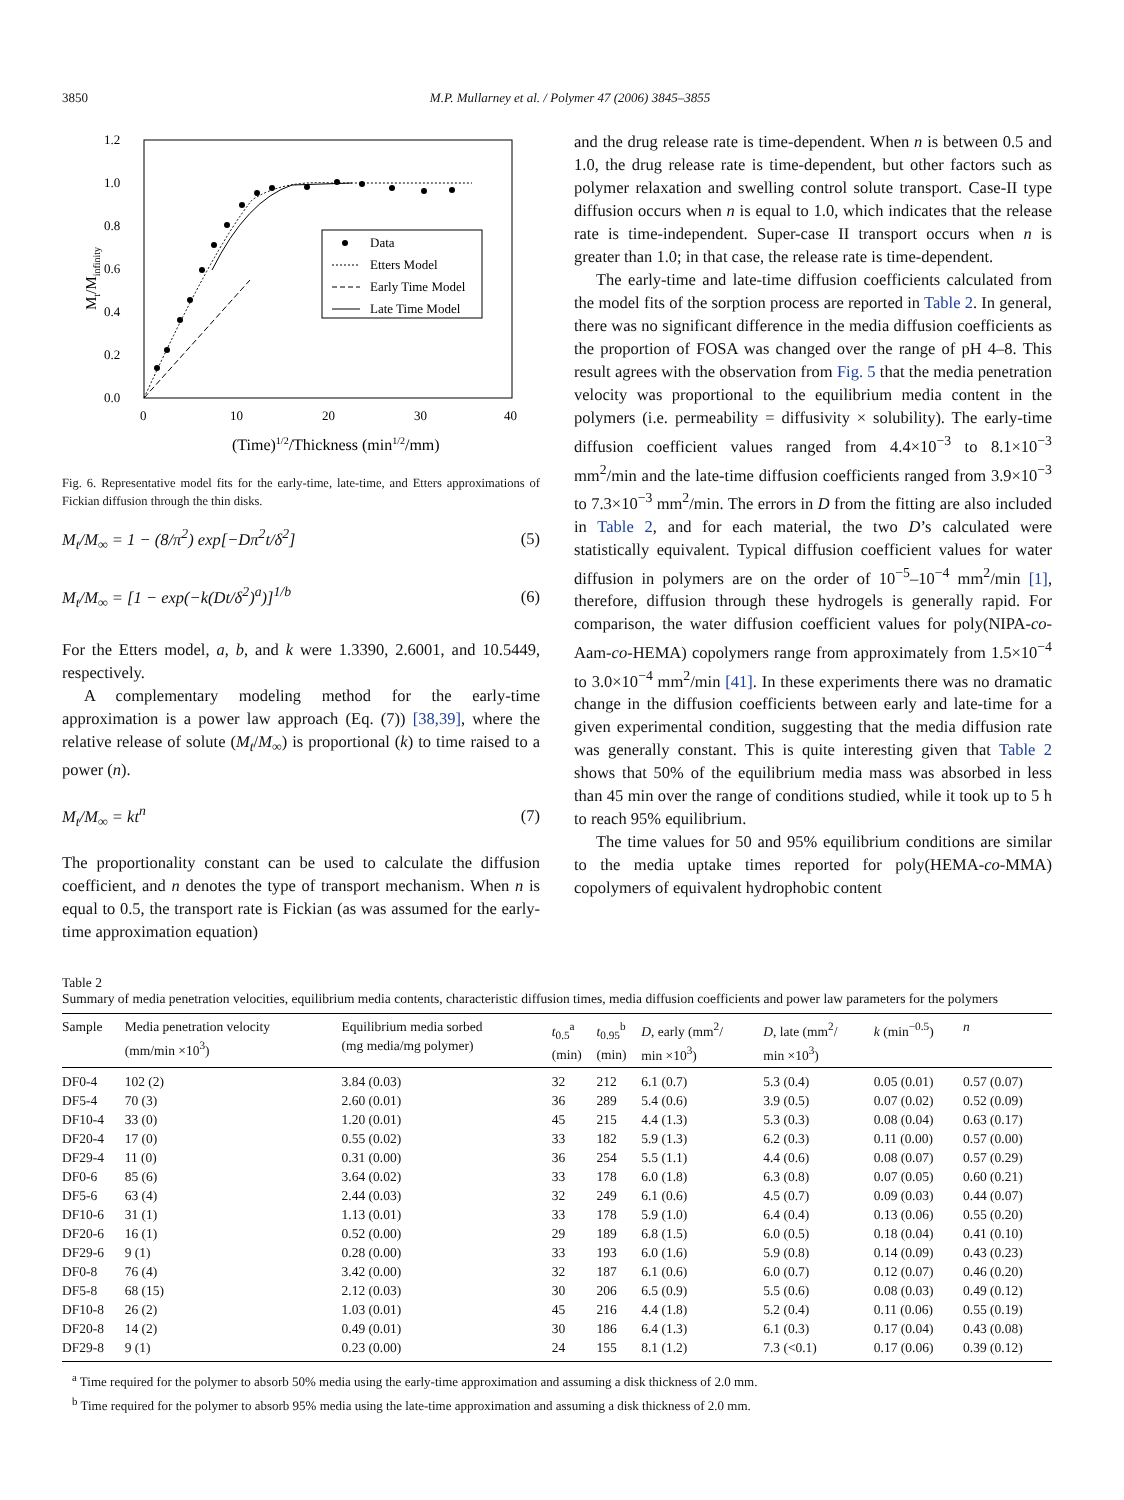3850 M.P. Mullarney et al. / Polymer 47 (2006) 3845–3855
1.2
1.0
0.8
0.6
0.4
0.2
0.0
0
10
20
30
40
(Time)1/2/Thickness (min1/2/mm)
Mt/Minfinity
Data
Etters Model
Early Time Model
Late Time Model
Fig. 6. Representative model fits for the early-time, late-time, and Etters approximations of Fickian diffusion through the thin disks.
M<sub>t</sub>/M<sub>∞</sub> = 1 − (8/π<sup>2</sup>) exp[−Dπ<sup>2</sup>t/δ<sup>2</sup>] (5)
M<sub>t</sub>/M<sub>∞</sub> = [1 − exp(−k(Dt/δ<sup>2</sup>)<sup>a</sup>)]<sup>1/b</sup> (6)
For the Etters model, a, b, and k were 1.3390, 2.6001, and 10.5449, respectively.
A complementary modeling method for the early-time approximation is a power law approach (Eq. (7)) [38,39], where the relative release of solute (M<sub>t</sub>/M<sub>∞</sub>) is proportional (k) to time raised to a power (n).
M<sub>t</sub>/M<sub>∞</sub> = kt<sup>n</sup> (7)
The proportionality constant can be used to calculate the diffusion coefficient, and n denotes the type of transport mechanism. When n is equal to 0.5, the transport rate is Fickian (as was assumed for the early-time approximation equation)
and the drug release rate is time-dependent. When n is between 0.5 and 1.0, the drug release rate is time-dependent, but other factors such as polymer relaxation and swelling control solute transport. Case-II type diffusion occurs when n is equal to 1.0, which indicates that the release rate is time-independent. Super-case II transport occurs when n is greater than 1.0; in that case, the release rate is time-dependent.
The early-time and late-time diffusion coefficients calculated from the model fits of the sorption process are reported in Table 2. In general, there was no significant difference in the media diffusion coefficients as the proportion of FOSA was changed over the range of pH 4–8. This result agrees with the observation from Fig. 5 that the media penetration velocity was proportional to the equilibrium media content in the polymers (i.e. permeability = diffusivity × solubility). The early-time diffusion coefficient values ranged from 4.4×10<sup>−3</sup> to 8.1×10<sup>−3</sup> mm<sup>2</sup>/min and the late-time diffusion coefficients ranged from 3.9×10<sup>−3</sup> to 7.3×10<sup>−3</sup> mm<sup>2</sup>/min. The errors in D from the fitting are also included in Table 2, and for each material, the two D’s calculated were statistically equivalent. Typical diffusion coefficient values for water diffusion in polymers are on the order of 10<sup>−5</sup>–10<sup>−4</sup> mm<sup>2</sup>/min [1], therefore, diffusion through these hydrogels is generally rapid. For comparison, the water diffusion coefficient values for poly(NIPA-co-Aam-co-HEMA) copolymers range from approximately from 1.5×10<sup>−4</sup> to 3.0×10<sup>−4</sup> mm<sup>2</sup>/min [41]. In these experiments there was no dramatic change in the diffusion coefficients between early and late-time for a given experimental condition, suggesting that the media diffusion rate was generally constant. This is quite interesting given that Table 2 shows that 50% of the equilibrium media mass was absorbed in less than 45 min over the range of conditions studied, while it took up to 5 h to reach 95% equilibrium.
The time values for 50 and 95% equilibrium conditions are similar to the media uptake times reported for poly(HEMA-co-MMA) copolymers of equivalent hydrophobic content
Table 2
Summary of media penetration velocities, equilibrium media contents, characteristic diffusion times, media diffusion coefficients and power law parameters for the polymers
| Sample | Media penetration velocity (mm/min ×10<sup>3</sup>) | Equilibrium media sorbed (mg media/mg polymer) | t<sub>0.5</sub><sup>a</sup> (min) | t<sub>0.95</sub><sup>b</sup> (min) | D , early (mm<sup>2</sup>/ min ×10<sup>3</sup>) | D , late (mm<sup>2</sup>/ min ×10<sup>3</sup>) | k (min<sup>−0.5</sup>) | n |
| --- | --- | --- | --- | --- | --- | --- | --- | --- |
| DF0-4 | 102 (2) | 3.84 (0.03) | 32 | 212 | 6.1 (0.7) | 5.3 (0.4) | 0.05 (0.01) | 0.57 (0.07) |
| DF5-4 | 70 (3) | 2.60 (0.01) | 36 | 289 | 5.4 (0.6) | 3.9 (0.5) | 0.07 (0.02) | 0.52 (0.09) |
| DF10-4 | 33 (0) | 1.20 (0.01) | 45 | 215 | 4.4 (1.3) | 5.3 (0.3) | 0.08 (0.04) | 0.63 (0.17) |
| DF20-4 | 17 (0) | 0.55 (0.02) | 33 | 182 | 5.9 (1.3) | 6.2 (0.3) | 0.11 (0.00) | 0.57 (0.00) |
| DF29-4 | 11 (0) | 0.31 (0.00) | 36 | 254 | 5.5 (1.1) | 4.4 (0.6) | 0.08 (0.07) | 0.57 (0.29) |
| DF0-6 | 85 (6) | 3.64 (0.02) | 33 | 178 | 6.0 (1.8) | 6.3 (0.8) | 0.07 (0.05) | 0.60 (0.21) |
| DF5-6 | 63 (4) | 2.44 (0.03) | 32 | 249 | 6.1 (0.6) | 4.5 (0.7) | 0.09 (0.03) | 0.44 (0.07) |
| DF10-6 | 31 (1) | 1.13 (0.01) | 33 | 178 | 5.9 (1.0) | 6.4 (0.4) | 0.13 (0.06) | 0.55 (0.20) |
| DF20-6 | 16 (1) | 0.52 (0.00) | 29 | 189 | 6.8 (1.5) | 6.0 (0.5) | 0.18 (0.04) | 0.41 (0.10) |
| DF29-6 | 9 (1) | 0.28 (0.00) | 33 | 193 | 6.0 (1.6) | 5.9 (0.8) | 0.14 (0.09) | 0.43 (0.23) |
| DF0-8 | 76 (4) | 3.42 (0.00) | 32 | 187 | 6.1 (0.6) | 6.0 (0.7) | 0.12 (0.07) | 0.46 (0.20) |
| DF5-8 | 68 (15) | 2.12 (0.03) | 30 | 206 | 6.5 (0.9) | 5.5 (0.6) | 0.08 (0.03) | 0.49 (0.12) |
| DF10-8 | 26 (2) | 1.03 (0.01) | 45 | 216 | 4.4 (1.8) | 5.2 (0.4) | 0.11 (0.06) | 0.55 (0.19) |
| DF20-8 | 14 (2) | 0.49 (0.01) | 30 | 186 | 6.4 (1.3) | 6.1 (0.3) | 0.17 (0.04) | 0.43 (0.08) |
| DF29-8 | 9 (1) | 0.23 (0.00) | 24 | 155 | 8.1 (1.2) | 7.3 (<0.1) | 0.17 (0.06) | 0.39 (0.12) |
<sup>a</sup> Time required for the polymer to absorb 50% media using the early-time approximation and assuming a disk thickness of 2.0 mm.
<sup>b</sup> Time required for the polymer to absorb 95% media using the late-time approximation and assuming a disk thickness of 2.0 mm.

### Requirement
Could you set down, word for word, only the lines above from the line with "Late Time Model" to the line with "and the drug", including both?

### Answer below
Late Time Model
Fig. 6. Representative model fits for the early-time, late-time, and Etters approximations of Fickian diffusion through the thin disks.
M<sub>t</sub>/M<sub>∞</sub> = 1 − (8/π<sup>2</sup>) exp[−Dπ<sup>2</sup>t/δ<sup>2</sup>] (5)
M<sub>t</sub>/M<sub>∞</sub> = [1 − exp(−k(Dt/δ<sup>2</sup>)<sup>a</sup>)]<sup>1/b</sup> (6)
For the Etters model, a, b, and k were 1.3390, 2.6001, and 10.5449, respectively.
A complementary modeling method for the early-time approximation is a power law approach (Eq. (7)) [38,39], where the relative release of solute (M<sub>t</sub>/M<sub>∞</sub>) is proportional (k) to time raised to a power (n).
M<sub>t</sub>/M<sub>∞</sub> = kt<sup>n</sup> (7)
The proportionality constant can be used to calculate the diffusion coefficient, and n denotes the type of transport mechanism. When n is equal to 0.5, the transport rate is Fickian (as was assumed for the early-time approximation equation)
and the drug release rate is time-dependent. When n is between 0.5 and 1.0, the drug release rate is time-dependent, but other factors such as polymer relaxation and swelling control solute transport. Case-II type diffusion occurs when n is equal to 1.0, which indicates that the release rate is time-independent. Super-case II transport occurs when n is greater than 1.0; in that case, the release rate is time-dependent.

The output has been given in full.